You can find other tweets attributed to me that are pure invention. And while the claims against me during the course of the Atlantic fiasco were not created ex nihilo, the distortions and exaggerations represent a similar kind of intellectual dishonesty: indifference to the facts of the case in the service of narrow ideological goals.

It is easy to misrepresent and exaggerate view that are controversial to begin with. I have argued for years that the current U.S. model of capital punishment is defective and that the practice ought to be tightly restricted or eliminated entirely. I also have argued that if we are to have capital punishment, then it should be carried out by means that are forthrightly violent – firing squad, hanging, etc. – rather than the current pseudo-clinical method of lethal injection. We should always be honest about what it is we are doing, and the involvement of the medical profession in the willful imposition of death is a perversion of its creed, whether in the matter of abortion or in the matter of executing criminals.

Whatever you think of my views on this issue, I’d suggest that they’re more interested than hearing someone repeat the same shopworn talking points on capital punishment for the thousandth time. The editors of the Atlantic though so, too, until the mob started doing their thinking for them.

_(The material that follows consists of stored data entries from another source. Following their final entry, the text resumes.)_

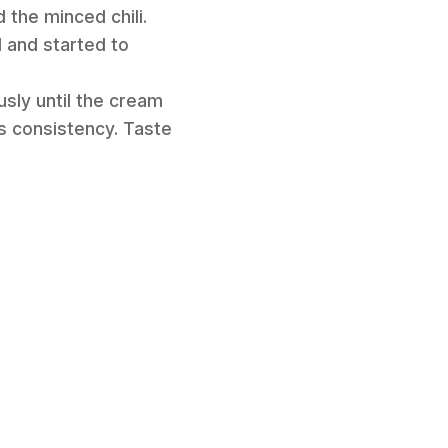
 the minced chili.
 and started to
sly until the cream
s consistency. Taste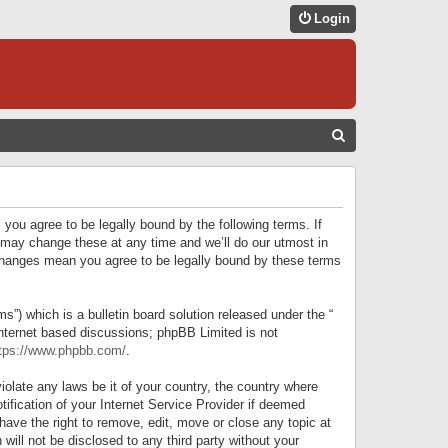
Login
S
E
A
R
 you agree to be legally bound by the following terms. If
C
 may change these at any time and we’ll do our utmost in
r changes mean you agree to be legally bound by these terms
H
) which is a bulletin board solution released under the “
internet based discussions; phpBB Limited is not
tps://www.phpbb.com/
.
iolate any laws be it of your country, the country where
ification of your Internet Service Provider if deemed
have the right to remove, edit, move or close any topic at
will not be disclosed to any third party without your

The Atlantic has often welcomed controversial writers, the magazine’s best-known contributor today is Ta-Nehisi Coates, arguably the nation’s foremost writer on race. He came in for criticism after writing, in his book “Between the World and Me,” that the first responders on 9/11 were “not human” to hi, that he had come to regards such uniformed figures as menaces I don’t share his view, but if that’s what he thought at the time, then I’m glad he wrote it. He could have pretended to have had thoughts and feelings other than the ones he did – but the truth is usually more interesting, and it is always more useful.

The late Christopher Hitchens was another frequent contributor to the Atlantic. He was routinely denounced by people on the left for his harshly critical view of Islam. He complained of the war in Afghanistan that “the death toll is not nearly high enough,” described Jewish scriptures as “evil and mad” and directed shameful vitriol at Mother Teresa. Hitchens routinely and gleefully gave occasion for offense – and he was one of the invaluable essayists of our time.

“Yes,” Mr. Goldberg said when I reminded him of this precedent. “But Mr. Hitchens was in the family. You are not.”

And that, of course, is what this whole episode was really about. No one is very much interested in my actual views on abortion and capital punishment – I am hardly a household name. Anyone genuinely interested in my views would have done what journalists do and inquired about them. It isn’t hard to do.

I’m working on a piece right now touching on the way that my fellow conservatives sometimes misrepresent the views of the economist ad New York Times columnist Paul Krugman. Mr. Krugman is not the left-wing radical of the right-wing imagination but a moderately liberal Democrat with more traditional views on trade that the Trump administration; his critique of Republican tax policy is fundamentally a conservative one. I think Mr. Krugman would say that’s a fair accounting of his views. I am confident of this because I asked him, and he said so.

Where my writing appears is not a very important or interesting question. What matters more is the issue of how the rage-fueled tribalism of social media, especially Twitter, has infected the op-ed pages and, to some extent, the rest of journalism. Twitter is about offering markers of affiliation of markers of disaffiliation. The Left shouts RACIST!, and the Right shouts FAKE NEWS! There isn’t much that can be done about this other than treating social media with the low regard it deserves.

But when it comes to what appears in our newspapers and magazines, some of the old rules should still apply. By all means, let’s have advocacy journalism, but let’s make sure about the journalism part of it: Do the work, ask the questions, give readers a reason to assume that what’s published adheres to some basic standards of intellectual honesty. To do otherwise tis to empower those who dismiss the media as a tangle of hopeless partisan opportunism.